Document text
* * * *
It is About Sharing

Knowledge is for sharing. Do not keep your knowledge to yourself alone. Let it grows. The more you share, the more you learn and in the end you become a better person.

Al-Fatihah

Saturday, February 23, 2008

Employment Law Part 2

Even though the Employment Act 1955 (EA) spelled out some minimum terms of employment, more often than not, the individual contract of employment will have a better, if not similar, terms of employment than the EA. Amongst others, the EA provides that: -

Notice period to terminate the employment– those who are employed for less than two years, the notice period is four weeks, those who are employed for more than two but less than five years, the notice period is six weeks while those who are employed for more than five years, the notice period is eight weeks. However, such notice period is not applicable in the event that the termination takes place as a result of breach by any party. If the breach is by the employee (which is serious enough to warrant dismissal), the employer may then dismiss the employee with immediate effect (of course after due inquiry is held). On the other hand, if the breach is by the employer, the employee may either refer the case to the Industrial Relations Department and still remain as an employee or walk out from the employment on the basis of constructive dismissal and lodge a complaint with the same department.
* * * *
Requirement 1
Under the Employment Act 1955, as the employment law post describes it, what is the notice period for an employee employed for more than two but less than five years?
Requirement 2
Extend the employment law post, starting after its last sentence.
The rows are separate material with no connection to the employment law post.

Dataset excerpts
* * * *
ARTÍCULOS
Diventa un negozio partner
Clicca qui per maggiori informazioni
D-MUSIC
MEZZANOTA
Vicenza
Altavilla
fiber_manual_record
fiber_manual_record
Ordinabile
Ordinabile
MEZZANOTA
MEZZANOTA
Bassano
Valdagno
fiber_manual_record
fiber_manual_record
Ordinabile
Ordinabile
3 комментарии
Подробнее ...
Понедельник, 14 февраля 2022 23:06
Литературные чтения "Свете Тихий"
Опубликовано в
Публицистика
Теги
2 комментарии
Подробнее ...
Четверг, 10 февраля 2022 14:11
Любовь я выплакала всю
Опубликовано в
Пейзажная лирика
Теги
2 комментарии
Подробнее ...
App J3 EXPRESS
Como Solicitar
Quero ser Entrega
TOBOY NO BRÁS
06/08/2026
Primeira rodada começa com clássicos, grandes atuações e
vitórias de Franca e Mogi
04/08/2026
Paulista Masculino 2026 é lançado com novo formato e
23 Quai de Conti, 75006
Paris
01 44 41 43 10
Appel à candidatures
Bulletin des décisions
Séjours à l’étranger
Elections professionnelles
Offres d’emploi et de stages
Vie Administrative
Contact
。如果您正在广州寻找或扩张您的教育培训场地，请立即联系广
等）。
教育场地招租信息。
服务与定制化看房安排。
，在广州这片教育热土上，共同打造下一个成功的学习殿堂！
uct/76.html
* * * *
Written answer 1
Six weeks.

Written answer 2
Contract deemed to be broken– A contract is deemed to be broken, by the employer if the employer fails to pay wages or by the employee, if the employee has been absent from work for more than two consecutive working days without prior leave from the employer unless the employee has reasonable excuse or has informed or attempted to inform the employer of his absence. In this case, the reasonable excuse may include but not limited to be admitted to hospital, involved in car accident, etc. However, with the advance telecommunication technology nowadays, there shall be no excuse for an employee not to inform his employer of his absence.

Payday– Every employer must pay the salary to its employees not later than the 7th day of the following month.

Paid maternity leave– Every female employee shall be eligible for sixty days paid maternity leave provided that the following two conditions are fulfilled: -
(a) she has been employed by the employer at any time in the four months immediately before her confinement; and
(b) she has been employed by the employer for a period of, or periods amounting in the aggregate to, not less than ninety days during the nine months immediately before her confinement.

The two conditions means if the female employee commences her confinement on 1st of October, she must be in the employment at least on the 1st of June and during the period of nine months before her confinement i.e. at least on the 1st January until 1st of October, she must be in the employment for aggregating period of not less than ninety days.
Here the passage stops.